さて、今春からのコロナ禍の中においても、多くの相談が寄せられました。特に歌唱活動に関する相談が多かったように思います。相談をくださった先生方のタイプを分類すると、大きくは次のA、Bの2つに分けられると感じました。
A先生…マスクをはずして歌ったり、思い切り声を出して歌ったりできないのであれば、歌唱の授業の目的は達成されません。歌の授業のやり方がわからず途方に暮れています。発表の機会もなくなってしまったので、一体何をやったら良いのでしょう?
B先生…技能面では十分に子供たちを伸ばすことはできませんが、マスクを付けたままでも日常会話程度の大きさの声で歌えれば、歌の学習の本来の目的である子供たちの資質・能力は十分に育てることができるので、対策をとりながら楽しく学習のできる具体的な題材の進め方を検討させてください。
A先生のようなタイプの先生は、これまで、「音楽は、できなければ楽しくない」と考えて、「できること」や「上手に歌えること」を目指して歌声づくりに熱心に取り組み、発表会に向けて大曲にチャレンジし、華やかに披露することが音楽教育の最終的な目標であると考えて授業をされてこられたように思います。技能に偏った音楽科の授業をしてきてしまった先生ですね。

□ □ □ □ □ □ □

取り組む課題:
[A] ページ本文の「B先生…技能面では十分に子供」から「してきてしまった先生ですね。」まで（両端を含む）を、一字も変えずに書き写すこと。
[B] 次の文がページ本文の内容と合っているかどうかを、それぞれ「はい」か「いいえ」で答え、判断の決め手となる本文の語句を正確に引用すること。
(i) 今春からのコロナ禍の中で、特に歌唱活動に関する相談が多かった。
(ii) B先生は、マスクを付けたままでは子供たちの資質・能力を育てることはできないと考えている。
(iii) 相談をくださった先生方は、大きく3つのタイプに分けられる。

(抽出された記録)
□ □ □ □ □ □ □

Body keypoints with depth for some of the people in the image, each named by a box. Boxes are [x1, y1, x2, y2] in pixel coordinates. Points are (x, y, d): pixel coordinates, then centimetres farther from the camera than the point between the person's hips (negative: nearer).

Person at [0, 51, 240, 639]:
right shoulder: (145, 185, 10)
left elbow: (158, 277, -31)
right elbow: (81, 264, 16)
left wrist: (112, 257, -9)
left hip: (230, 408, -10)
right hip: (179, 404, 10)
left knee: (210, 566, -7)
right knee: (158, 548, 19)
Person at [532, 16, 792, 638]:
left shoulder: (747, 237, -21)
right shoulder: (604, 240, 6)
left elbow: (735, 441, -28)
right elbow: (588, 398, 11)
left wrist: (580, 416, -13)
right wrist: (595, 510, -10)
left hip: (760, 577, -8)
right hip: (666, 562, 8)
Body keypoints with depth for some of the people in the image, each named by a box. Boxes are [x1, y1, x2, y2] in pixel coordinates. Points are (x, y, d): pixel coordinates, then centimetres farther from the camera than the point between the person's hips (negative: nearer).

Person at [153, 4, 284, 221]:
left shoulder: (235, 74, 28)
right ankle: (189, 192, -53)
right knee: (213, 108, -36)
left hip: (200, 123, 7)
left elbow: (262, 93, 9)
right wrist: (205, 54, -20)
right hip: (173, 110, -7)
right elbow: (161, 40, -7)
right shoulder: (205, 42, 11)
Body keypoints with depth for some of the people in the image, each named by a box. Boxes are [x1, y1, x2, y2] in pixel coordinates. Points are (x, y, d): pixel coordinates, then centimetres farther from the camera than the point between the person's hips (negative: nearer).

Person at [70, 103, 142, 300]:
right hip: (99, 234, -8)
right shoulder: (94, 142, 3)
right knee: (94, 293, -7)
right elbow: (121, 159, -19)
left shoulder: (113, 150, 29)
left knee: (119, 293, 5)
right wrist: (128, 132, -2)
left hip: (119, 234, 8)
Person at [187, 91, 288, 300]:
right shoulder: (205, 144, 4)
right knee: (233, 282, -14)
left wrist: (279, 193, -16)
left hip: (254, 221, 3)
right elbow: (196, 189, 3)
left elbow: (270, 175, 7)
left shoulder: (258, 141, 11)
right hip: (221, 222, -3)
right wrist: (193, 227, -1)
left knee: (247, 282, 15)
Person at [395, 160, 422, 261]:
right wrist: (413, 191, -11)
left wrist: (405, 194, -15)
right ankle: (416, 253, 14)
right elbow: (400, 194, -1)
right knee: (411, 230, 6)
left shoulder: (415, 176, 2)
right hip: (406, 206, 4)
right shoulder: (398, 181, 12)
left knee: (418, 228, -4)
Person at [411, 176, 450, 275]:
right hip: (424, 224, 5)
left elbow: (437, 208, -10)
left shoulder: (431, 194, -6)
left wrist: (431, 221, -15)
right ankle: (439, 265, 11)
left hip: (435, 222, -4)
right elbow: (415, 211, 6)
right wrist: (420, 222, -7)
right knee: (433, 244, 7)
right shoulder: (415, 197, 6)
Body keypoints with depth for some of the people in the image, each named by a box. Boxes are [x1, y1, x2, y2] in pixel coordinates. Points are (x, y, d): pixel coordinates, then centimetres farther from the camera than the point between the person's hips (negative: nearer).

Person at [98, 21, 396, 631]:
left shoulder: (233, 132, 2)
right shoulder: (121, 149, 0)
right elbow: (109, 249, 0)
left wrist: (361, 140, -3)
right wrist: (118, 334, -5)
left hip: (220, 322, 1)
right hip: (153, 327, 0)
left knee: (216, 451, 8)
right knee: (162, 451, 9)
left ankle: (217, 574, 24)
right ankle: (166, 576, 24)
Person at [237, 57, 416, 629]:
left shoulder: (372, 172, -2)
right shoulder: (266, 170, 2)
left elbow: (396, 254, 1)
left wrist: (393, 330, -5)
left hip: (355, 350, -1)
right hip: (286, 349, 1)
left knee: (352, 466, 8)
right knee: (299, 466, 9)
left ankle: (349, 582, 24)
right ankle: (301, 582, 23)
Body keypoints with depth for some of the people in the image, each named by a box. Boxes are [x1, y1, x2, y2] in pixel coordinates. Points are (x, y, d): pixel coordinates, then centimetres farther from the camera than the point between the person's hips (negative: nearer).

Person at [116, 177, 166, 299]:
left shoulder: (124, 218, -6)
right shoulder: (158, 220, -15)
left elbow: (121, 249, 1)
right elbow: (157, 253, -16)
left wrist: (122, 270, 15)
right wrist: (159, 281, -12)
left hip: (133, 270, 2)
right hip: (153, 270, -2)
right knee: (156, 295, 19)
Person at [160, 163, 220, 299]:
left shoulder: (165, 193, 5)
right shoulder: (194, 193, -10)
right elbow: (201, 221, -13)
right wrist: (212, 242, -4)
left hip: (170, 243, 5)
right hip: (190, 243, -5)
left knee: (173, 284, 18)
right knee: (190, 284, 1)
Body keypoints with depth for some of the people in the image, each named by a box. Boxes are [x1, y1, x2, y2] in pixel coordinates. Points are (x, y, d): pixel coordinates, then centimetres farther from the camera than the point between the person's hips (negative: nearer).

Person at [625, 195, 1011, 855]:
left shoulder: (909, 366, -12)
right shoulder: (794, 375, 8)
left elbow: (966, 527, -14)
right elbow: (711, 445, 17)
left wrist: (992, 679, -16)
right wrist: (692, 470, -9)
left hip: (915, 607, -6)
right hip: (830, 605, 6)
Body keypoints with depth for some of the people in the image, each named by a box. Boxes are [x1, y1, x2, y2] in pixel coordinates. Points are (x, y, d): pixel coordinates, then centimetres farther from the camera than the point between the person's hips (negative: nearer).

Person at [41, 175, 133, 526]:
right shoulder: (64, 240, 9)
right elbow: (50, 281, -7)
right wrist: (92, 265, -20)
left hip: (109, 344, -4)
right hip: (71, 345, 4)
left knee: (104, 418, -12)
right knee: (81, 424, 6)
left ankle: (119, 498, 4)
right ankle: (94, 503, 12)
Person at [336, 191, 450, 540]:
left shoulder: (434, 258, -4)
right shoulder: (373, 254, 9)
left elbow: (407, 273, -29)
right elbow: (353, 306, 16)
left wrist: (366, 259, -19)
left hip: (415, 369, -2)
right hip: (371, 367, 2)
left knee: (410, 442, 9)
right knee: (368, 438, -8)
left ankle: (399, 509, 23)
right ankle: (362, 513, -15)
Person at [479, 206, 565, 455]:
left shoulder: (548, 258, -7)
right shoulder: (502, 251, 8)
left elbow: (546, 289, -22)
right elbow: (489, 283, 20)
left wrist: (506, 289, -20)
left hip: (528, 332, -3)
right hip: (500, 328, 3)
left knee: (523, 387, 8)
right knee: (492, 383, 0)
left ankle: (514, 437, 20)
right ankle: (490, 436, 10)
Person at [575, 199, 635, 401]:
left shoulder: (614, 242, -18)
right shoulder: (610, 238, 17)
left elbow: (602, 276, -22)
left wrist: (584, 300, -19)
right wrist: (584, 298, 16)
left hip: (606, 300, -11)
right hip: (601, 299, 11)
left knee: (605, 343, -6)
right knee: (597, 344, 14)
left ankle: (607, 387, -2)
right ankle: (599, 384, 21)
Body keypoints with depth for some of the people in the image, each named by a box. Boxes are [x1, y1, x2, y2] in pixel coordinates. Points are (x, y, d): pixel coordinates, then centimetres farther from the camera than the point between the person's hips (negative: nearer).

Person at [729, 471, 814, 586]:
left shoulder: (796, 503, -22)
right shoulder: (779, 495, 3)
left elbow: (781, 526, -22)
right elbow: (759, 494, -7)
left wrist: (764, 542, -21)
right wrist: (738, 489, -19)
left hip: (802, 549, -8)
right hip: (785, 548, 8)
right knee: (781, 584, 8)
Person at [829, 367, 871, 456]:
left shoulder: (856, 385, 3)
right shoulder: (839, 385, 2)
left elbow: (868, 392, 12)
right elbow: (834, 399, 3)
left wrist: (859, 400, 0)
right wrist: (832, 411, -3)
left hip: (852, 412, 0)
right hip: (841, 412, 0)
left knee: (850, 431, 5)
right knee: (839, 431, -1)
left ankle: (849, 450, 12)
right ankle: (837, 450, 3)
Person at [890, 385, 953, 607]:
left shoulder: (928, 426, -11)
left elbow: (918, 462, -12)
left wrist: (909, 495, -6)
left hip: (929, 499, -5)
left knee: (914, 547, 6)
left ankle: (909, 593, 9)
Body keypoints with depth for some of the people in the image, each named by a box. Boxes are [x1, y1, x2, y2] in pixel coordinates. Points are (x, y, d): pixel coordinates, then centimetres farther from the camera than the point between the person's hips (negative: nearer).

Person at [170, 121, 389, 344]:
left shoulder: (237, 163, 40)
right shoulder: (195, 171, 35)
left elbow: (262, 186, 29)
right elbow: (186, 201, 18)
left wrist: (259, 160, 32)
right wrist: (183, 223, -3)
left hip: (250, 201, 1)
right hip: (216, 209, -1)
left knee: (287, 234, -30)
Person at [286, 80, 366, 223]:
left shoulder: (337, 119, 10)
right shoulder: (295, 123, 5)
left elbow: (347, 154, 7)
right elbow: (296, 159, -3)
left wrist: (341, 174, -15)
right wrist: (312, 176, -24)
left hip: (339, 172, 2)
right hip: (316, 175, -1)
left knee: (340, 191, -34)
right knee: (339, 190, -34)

□ □ □ □ □ □ □

解答一覧:
[A]
B先生…技能面では十分に子供たちを伸ばすことはできませんが、マスクを付けたままでも日常会話程度の大きさの声で歌えれば、歌の学習の本来の目的である子供たちの資質・能力は十分に育てることができるので、対策をとりながら楽しく学習のできる具体的な題材の進め方を検討させてください。
A先生のようなタイプの先生は、これまで、「音楽は、できなければ楽しくない」と考えて、「できること」や「上手に歌えること」を目指して歌声づくりに熱心に取り組み、発表会に向けて大曲にチャレンジし、華やかに披露することが音楽教育の最終的な目標であると考えて授業をされてこられたように思います。技能に偏った音楽科の授業をしてきてしまった先生ですね。

[B]
(i) はい。「特に歌唱活動に関する相談が多かったように思います」
(ii) いいえ。「マスクを付けたままでも日常会話程度の大きさの声で歌えれば、歌の学習の本来の目的である子供たちの資質・能力は十分に育てることができる」
(iii) いいえ。「大きくは次のA、Bの2つに分けられると感じました」